Government Contracting Fraud

In U.S. contract law, a breach of contract does not trigger punitive damages. In the case of government contracts, however, substantive punitive damages can be imposed under the False Claims Act. Unlike private contracts, government contracts are much more difficult to police, and therefore the FCA serves as one way in which the government can deter fraud. For example, government employees and groups in charge of monitoring contract performance often do a poor job, are themselves part of a fraud, or have been influenced by the companies whom they are supposed to be monitoring. Furthermore, many government contracts include terms which have nothing to do with security high quality goods at a low price, such as contracts mandating diversity, labor standards, and environmental regulatory compliance. Finally, since the goods and services are disseminated to the public at large, it is hard to monitor quality. The FCA’s punitive measures, therefore, serve to combat some of these difficulties.

Liability under the False Claims Act extends to false claims made in association with government contracts, including overcharging, substitution of inadequate materials, and false certification of compliance with a contract’s terms. In addition to a contractor’s liability under the False Claims Act, Congress recently amended the statute to specify that liability may also attach to individuals who present a false claim to a “contractor, grantee, or other recipient.”

──────

# REQUESTS:
(a) Answer these questions from the passage on government contracting fraud:
(i) In U.S. contract law, does a breach of contract trigger punitive damages?
(ii) Under which act can punitive damages be imposed in government contracts?
(iii) Which three kinds of false claims does the passage list as examples of what liability extends to?
(b) Do these statements agree with the passage on government contracting fraud? Answer yes or no for each, and quote the passage's deciding words.
(i) Government contracts are easier to police than private contracts.
(ii) Liability can attach to individuals who present a false claim to a contractor.
(iii) Because the goods and services reach the public at large, quality is hard to monitor.
(c) Continue the passage on government contracting fraud from where it stops.

Stored data entries:
──────

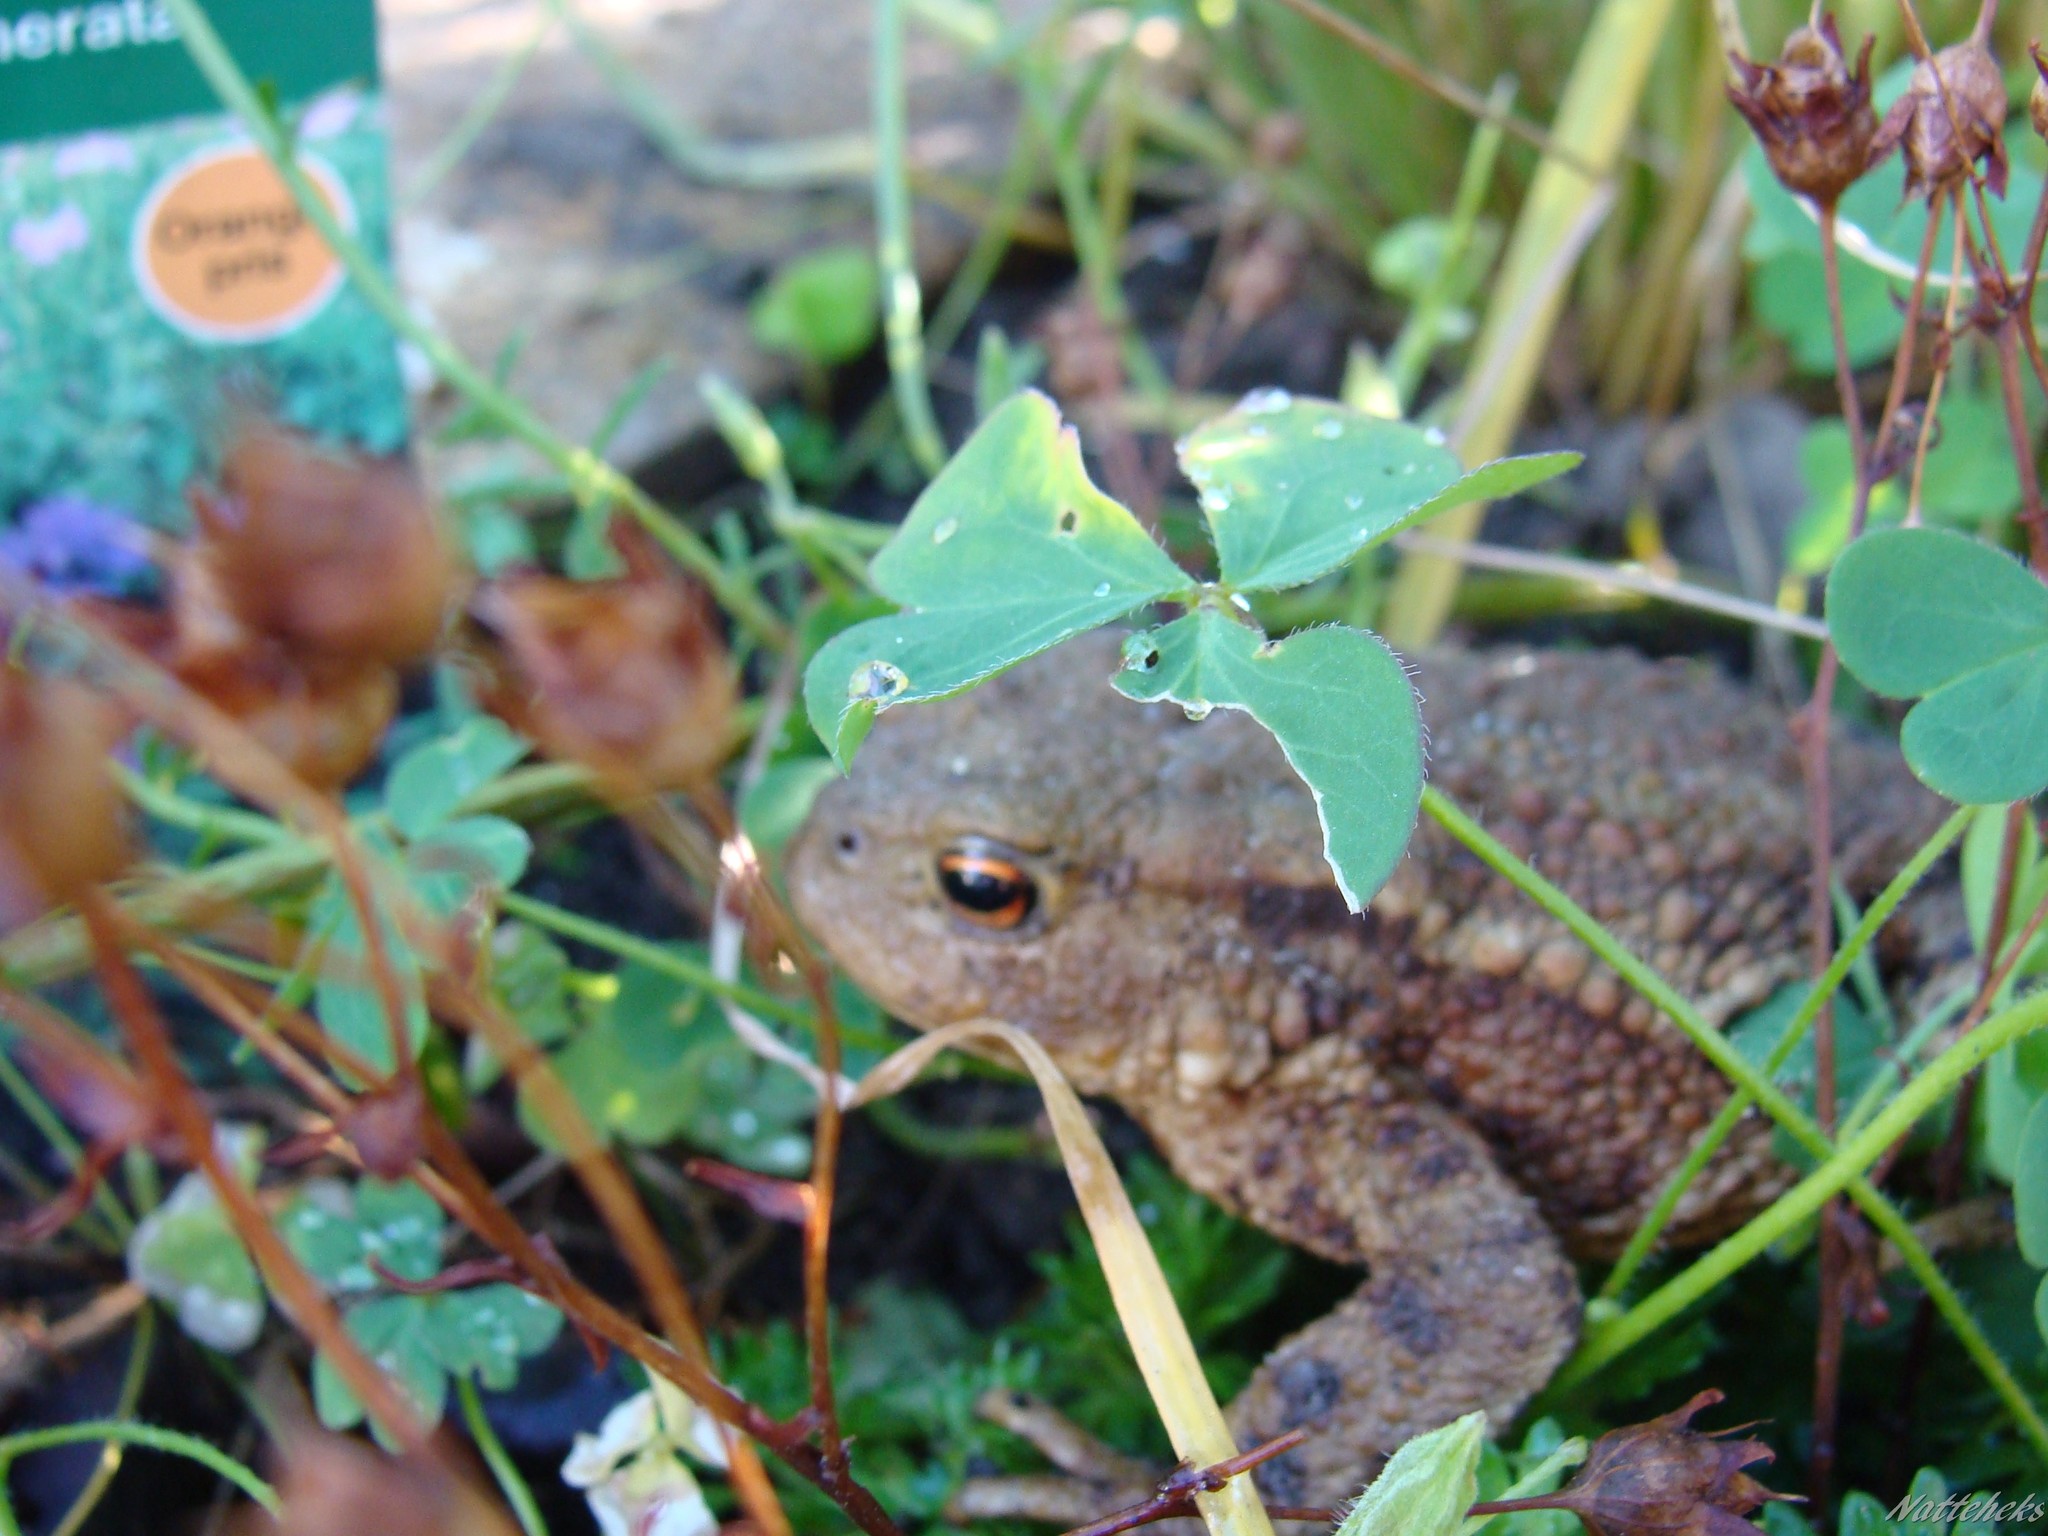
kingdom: Animalia
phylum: Chordata
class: Amphibia
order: Anura
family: Bufonidae
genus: Bufo
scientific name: Bufo bufo
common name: Common toad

──────

# REPLIES:
(a)
(i) No. A breach of contract does not trigger punitive damages.
(ii) The False Claims Act.
(iii) Overcharging, substitution of inadequate materials, and false certification of compliance with a contract's terms.

(b)
(i) No: "Unlike private contracts, government contracts are much more difficult to police"
(ii) Yes: "liability may also attach to individuals who present a false claim to a “contractor, grantee, or other recipient.”"
(iii) Yes: "since the goods and services are disseminated to the public at large, it is hard to monitor quality"

(c)
Government contracts between private corporations and the federal government accounted for $535.9 billion in federal spending for FY 2011. That amounts to one in every six federal dollars spent. Although defense contracting spending accounts for a large portion of overall government contracts, the federal government also spends billions of dollars per year on contracts with non-defense related companies that are subject to fraud. These include:

Despite the enormous level of spending on government contracts, a 2011 Government Accountability Office (“GAO”) report found that six out of ten executive branch agencies are failing to root out incompetent or fraudulent business from winning new contracts. The report notes that many agency officials do not even consult lists of excluded contractors before awarding contracts. Worse still, most federal branches continue to award contracts to companies they know are involved in currently involved in misconduct.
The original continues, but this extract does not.